El tiempo está después. Así se llama una canción del uruguayo Fernando Cabrera que se transformó en un clásico contemporáneo de la música rioplatense. Carolina Peleritti entiende al tiempo de esa manera. Como el aleteo de un ave antes del despegue, Carolina del Carmen Peleritti tomó impulso por más de una década antes de presentar su primer material discográfico. Tal vez por eso, este Aleteo es un álbum de alto vuelo. Son seis canciones, unidas por un hilván conceptual, que ofrecen distintas miradas sobre las músicas de raíces folclóricas. Hay una diversidad de ritmos, de la zamba al huayno, de la copla a la canción, abordadas desde nuevos ángulos.

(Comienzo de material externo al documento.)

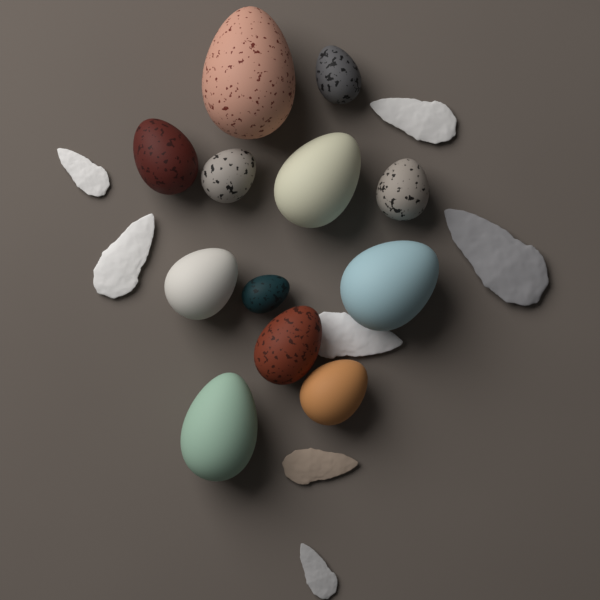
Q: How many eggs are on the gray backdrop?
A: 12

Hay un catálogo de productores de lujo (Peteco Carabajal, Santiago Vázquez, Max Masri, Daniel Martín y Diego Rolón) que aportan una pluralidad de ritmos, de sonidos, de conceptos. Y hay, por sobre todas las cosas, una voz. Una voz dulce y profunda. Una voz conmovedora y sincera. La Peleritti es esa voz. Conectada con los ancestros y con el cosmos, con los pies en la tierra y la proa en el alma, Caro rinde honor a su adorado maestro y amigo, Jaime Torres, que en la Quebrada de Humahuaca la incitó a cantar en público por primera vez, en el Encuentro Tantanakuy de 2009. E incorpora, también, a las voces de sus referentes: Mercedes Sosa, Leda Valladares, Raúl Carnota y María Elena Walsh. Aleteo es un disco mágico, es la meta de un largo camino, que incluye clases y escenarios, procesos de introspección y conexión con el sentido espiritual del arte. Es un final y es un comienzo. Es la carta de presentación de una cantante de fina estampa, hechicera y audaz.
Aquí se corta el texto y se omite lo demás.